L’état d’hypnose ainsi conduit va permettre l’intégration de nombreuses données, dont la somme réalise notre individualité, et en particulier les îlots non congruents dont la synthèse peut être difficile. L’état d’hypnose libère ces associations tenaces de sorte que de nouvelles organisations, plus intégrées vont pouvoir émerger.

L’exercice de la créativité qui résulte de cet état de fait permettra l’apparition de solutions tout à fait nouvelles. La cure consistera à laisser l’individualité venir et fleurir dans son génie particulier. Ce qui compte, c’est la relation entre le Conscient et l’Inconscient que la séance va faciliter. L’hypnose thérapeutique n’est donc pas une nouvelle technique pour programmer les patients. Dans l’expérience hypnotique les sujets vont recevoir quelque chose de l’intérieur d’eux-mêmes.

En résumé, l’hypnothérapie n’est rien d’autre qu’une facilitation d’un processus naturel d’évolution et de maturation psychologique. Le moment important de la séance va consister pour le thérapeute à mettre en route un certain nombre de processus. Bien que ces deux moments se chevauchent, on peut donc parler schématiquement de deux temps dans les interventions éricksonienne : l’entraînement du sujet pour obtenir un fonctionnement satisfaisant au niveau inconscient (c’est-à dire involontaire et  » hypnotique  » ), et le travail psychothérapique proprement dit. Dans cette seconde partie, les mots employés par le thérapeute vont évoquer des résonances, et mettre en œuvre des chaînes d’associations psychologiques.

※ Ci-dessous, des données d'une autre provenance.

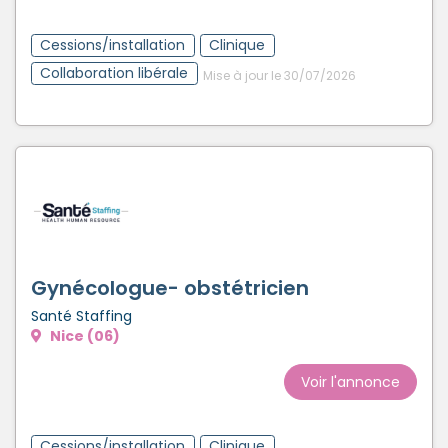
Créer un compte
Cessions/installation
Clinique
Collaboration libérale
Mise à jour le 30/07/2026
Gynécologue- obstétricien
Santé Staffing
Nice (06)
Voir l'annonce
Cessions/installation
Clinique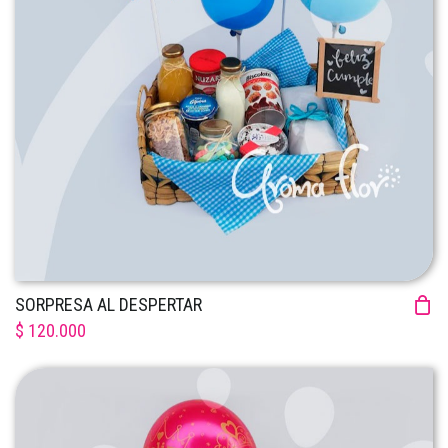
SORPRESA AL DESPERTAR
$ 120.000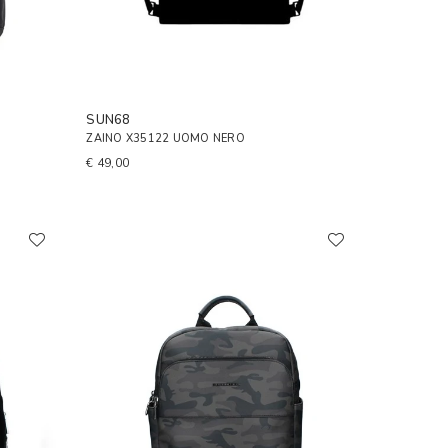
SUN68
ZAINO X35122 UOMO NERO
€ 49,00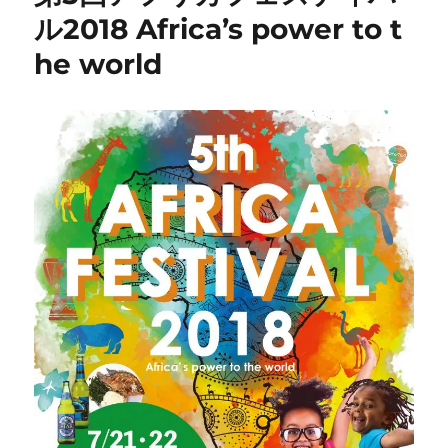
ル2018 Africa’s power to t
he world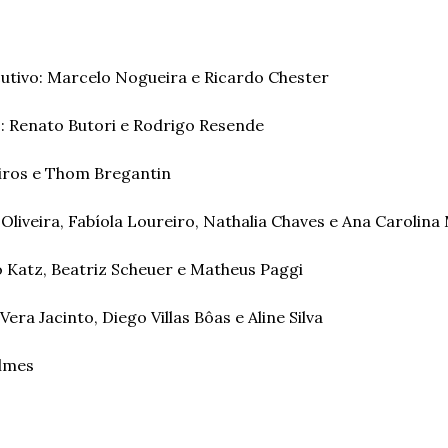
utivo: Marcelo Nogueira e Ricardo Chester   
: Renato Butori e Rodrigo Resende   
iros e Thom Bregantin 
liveira, Fabíola Loureiro, Nathalia Chaves e Ana Carolina 
 Katz, Beatriz Scheuer e Matheus Paggi 
era Jacinto, Diego Villas Bôas e Aline Silva 
lmes 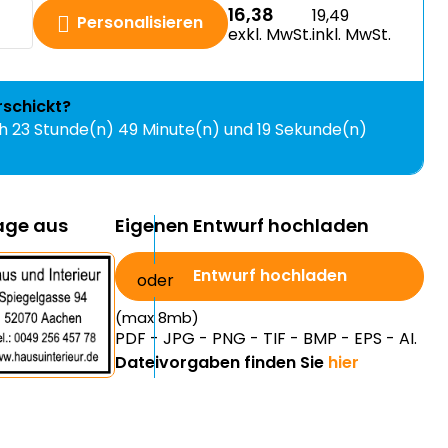
16,38
19,49
Personalisieren
exkl. MwSt.
inkl. MwSt.
rschickt?
ch
23 Stunde(n) 49 Minute(n) und 18 Sekunde(n)
lage aus
Eigenen Entwurf hochladen
Entwurf hochladen
(max 8mb)
PDF - JPG - PNG - TIF - BMP - EPS - AI.
Dateivorgaben finden Sie
hier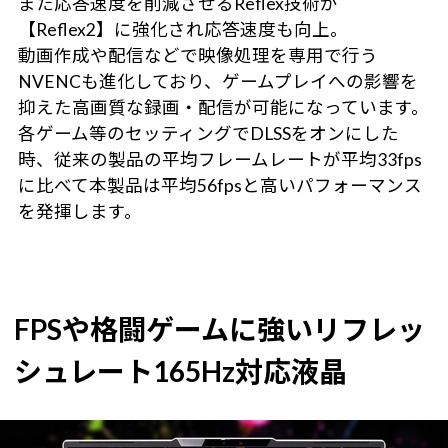
また応答速度を削減させるReflex技術が
【Reflex2】に強化され応答速度も向上。
動画作成や配信などで映像処理を専用で行う
NVENCも進化しており、ゲームプレイへの影響を
抑えた高画質な録画・配信が可能になっています。
各ゲーム等のセッティングでDLSSをオンにした
時、従来の製品の平均フレームレートが平均33fps
に比べて本製品は平均56fpsと高いパフォーマンス
を発揮します。
FPSや格闘ゲームに強いリフレッ
シュレート165Hz対応液晶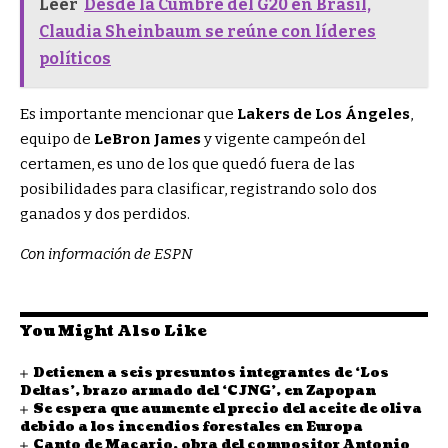
Leer
Desde la Cumbre del G20 en Brasil,
Claudia Sheinbaum se reúne con líderes
políticos
Es importante mencionar que
Lakers de Los Ángeles
,
equipo de
LeBron James
y vigente campeón del
certamen, es uno de los que quedó fuera de las
posibilidades para clasificar, registrando solo dos
ganados y dos perdidos.
Con información de ESPN
You Might Also Like
Detienen a seis presuntos integrantes de ‘Los
Deltas’, brazo armado del ‘CJNG’, en Zapopan
Se espera que aumente el precio del aceite de oliva
debido a los incendios forestales en Europa
Canto de Macario, obra del compositor Antonio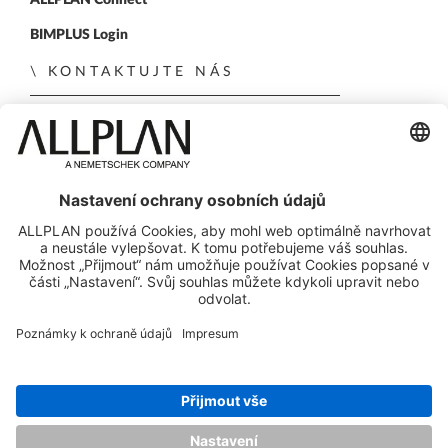
BIMPLUS Login
KONTAKTUJTE NÁS
Kontaktní formulář
Obchodní kontakty
SLEDUJTE NÁS NA
ALLPLAN on LinkedIn
ALLPLAN on Xing
ALLPLAN on Facebook
ALLPLAN on YouTube
© ALLPLAN GmbH
ALLPLAN je součástí skupiny
Nemetschek Group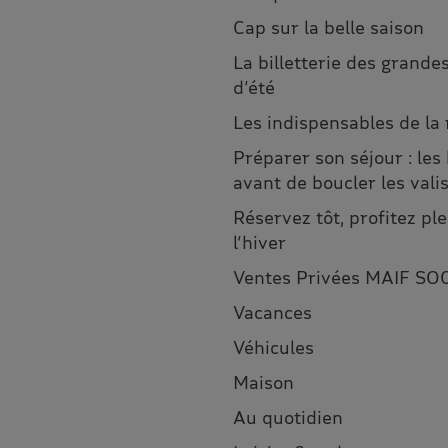
Cap sur la belle saison
La billetterie des grandes
d’été
Les indispensables de la
Préparer son séjour : les
avant de boucler les vali
Réservez tôt, profitez p
l’hiver
Ventes Privées MAIF SO
Vacances
Véhicules
Maison
Au quotidien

C’est le sujet en définitive qui va reconnaître inconsciemment ce qui lui convient et qui va faire les choix fondamentaux en fonction de ses propres besoins.

Tout se passe comme si le thérapeute aidait le patient à mettre en route des programmes inconscients de recherche de solutions à des problèmes. Il s’agit, en fait, d’un processus d’apprentissage d’un type particulier. Ceci est l’opposé d’un préjugé qui consiste trop souvent à considérer l’état hypnotique comme fait de passivité et de régression, ou un état dans lequel le sujet est un automate sous le contrôle de l’opérateur.